::: Material supplied :::
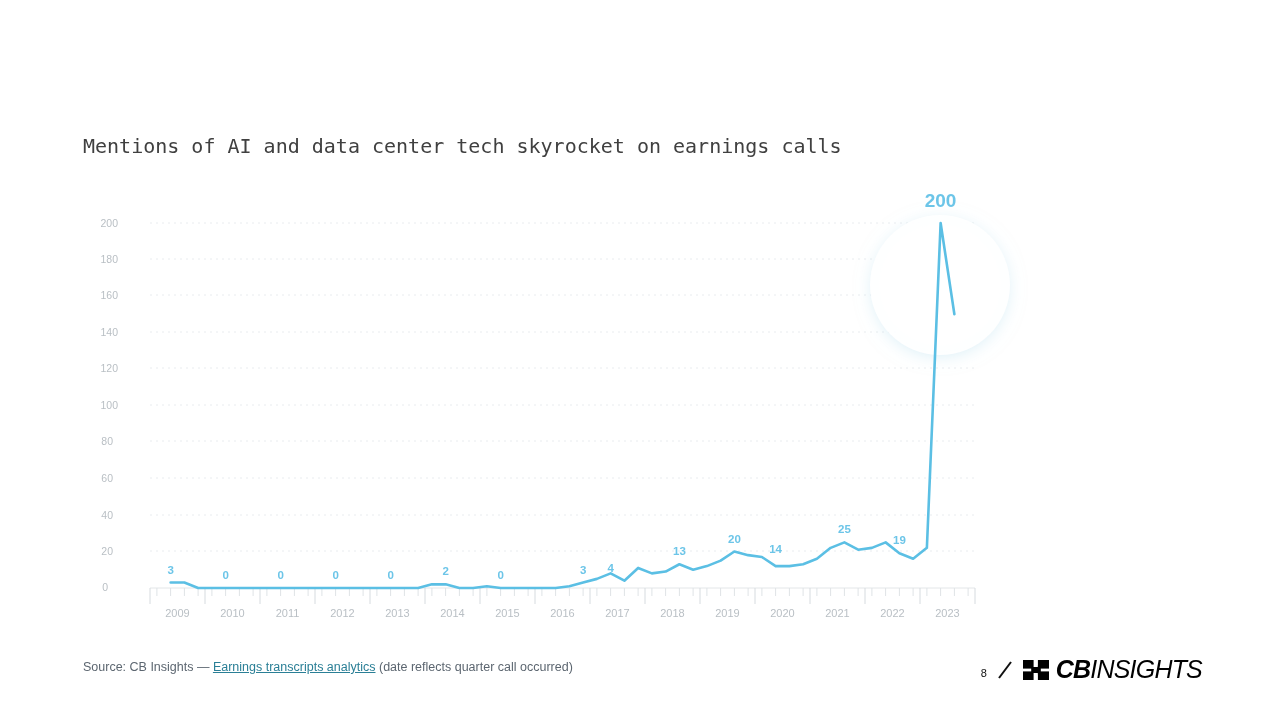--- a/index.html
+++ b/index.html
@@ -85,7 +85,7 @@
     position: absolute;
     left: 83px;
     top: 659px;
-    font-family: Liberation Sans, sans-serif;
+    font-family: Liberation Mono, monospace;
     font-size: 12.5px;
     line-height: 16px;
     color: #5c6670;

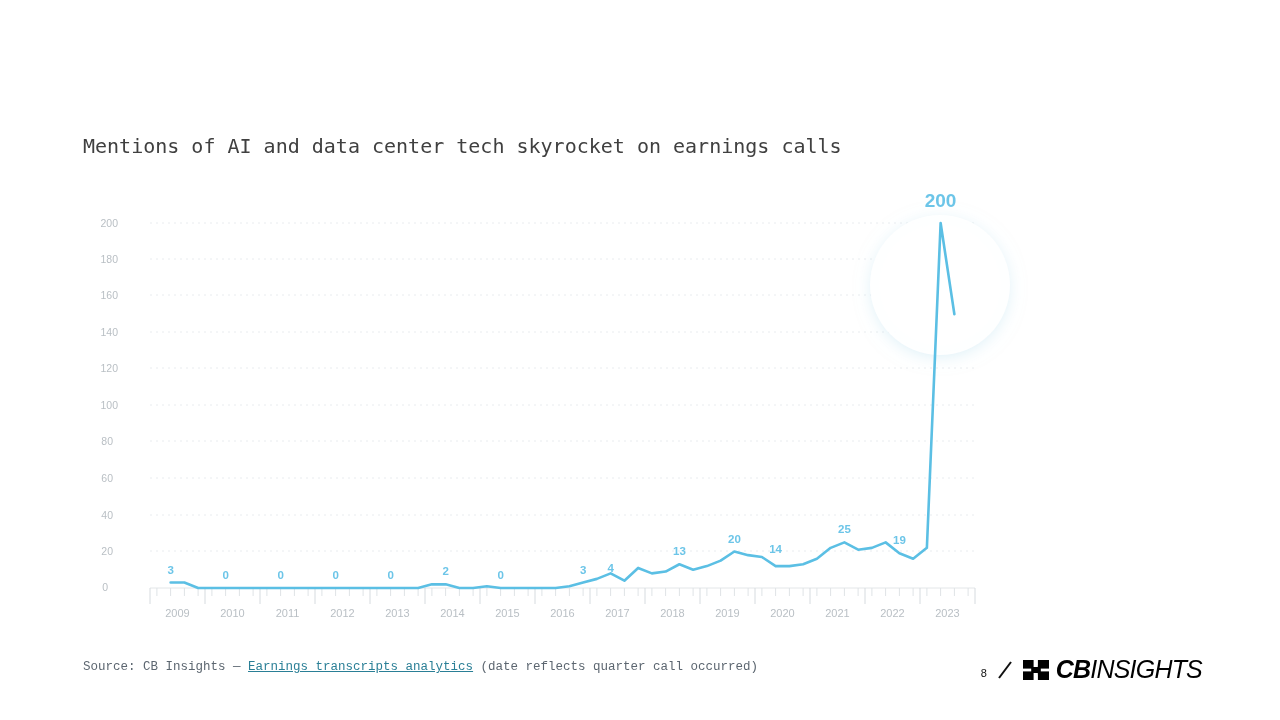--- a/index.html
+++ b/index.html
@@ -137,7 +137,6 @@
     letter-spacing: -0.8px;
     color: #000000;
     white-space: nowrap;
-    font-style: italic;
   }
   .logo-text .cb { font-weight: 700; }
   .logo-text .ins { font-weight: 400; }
:::
::: Material supplied :::
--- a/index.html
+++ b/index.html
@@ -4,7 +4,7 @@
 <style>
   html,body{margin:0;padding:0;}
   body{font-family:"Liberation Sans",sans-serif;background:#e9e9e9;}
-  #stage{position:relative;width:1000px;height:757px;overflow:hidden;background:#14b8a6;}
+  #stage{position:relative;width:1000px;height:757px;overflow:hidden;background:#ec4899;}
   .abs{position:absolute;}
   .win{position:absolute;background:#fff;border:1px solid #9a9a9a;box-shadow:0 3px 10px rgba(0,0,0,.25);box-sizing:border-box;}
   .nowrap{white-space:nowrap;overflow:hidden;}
:::
::: Material supplied :::
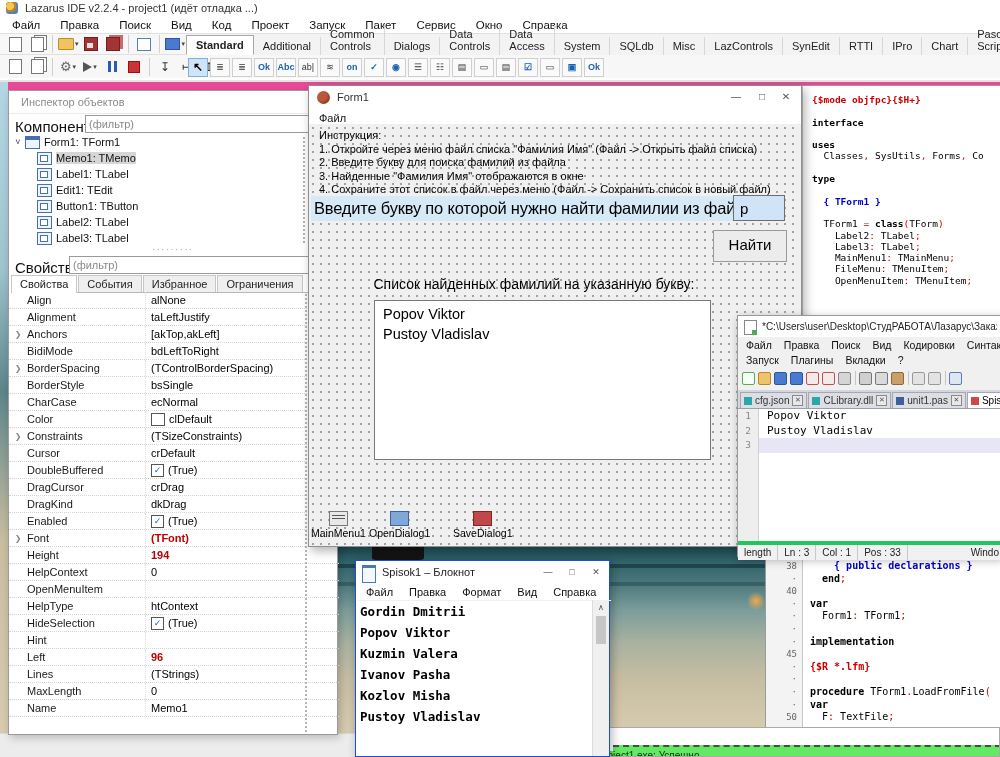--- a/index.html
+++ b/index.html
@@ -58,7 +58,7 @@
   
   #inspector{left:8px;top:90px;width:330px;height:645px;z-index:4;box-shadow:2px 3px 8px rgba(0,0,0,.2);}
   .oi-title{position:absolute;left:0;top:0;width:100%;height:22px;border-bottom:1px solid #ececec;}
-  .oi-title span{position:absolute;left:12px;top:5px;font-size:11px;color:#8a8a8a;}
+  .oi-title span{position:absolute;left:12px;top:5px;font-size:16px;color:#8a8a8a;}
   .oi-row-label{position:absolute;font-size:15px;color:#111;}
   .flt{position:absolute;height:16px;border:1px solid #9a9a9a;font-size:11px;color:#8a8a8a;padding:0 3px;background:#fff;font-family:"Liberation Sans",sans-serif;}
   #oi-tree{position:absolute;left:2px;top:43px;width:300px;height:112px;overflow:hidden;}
:::
Once the lines above that include "family" are counted, report the number and nothing else.

» **Problem solution**
4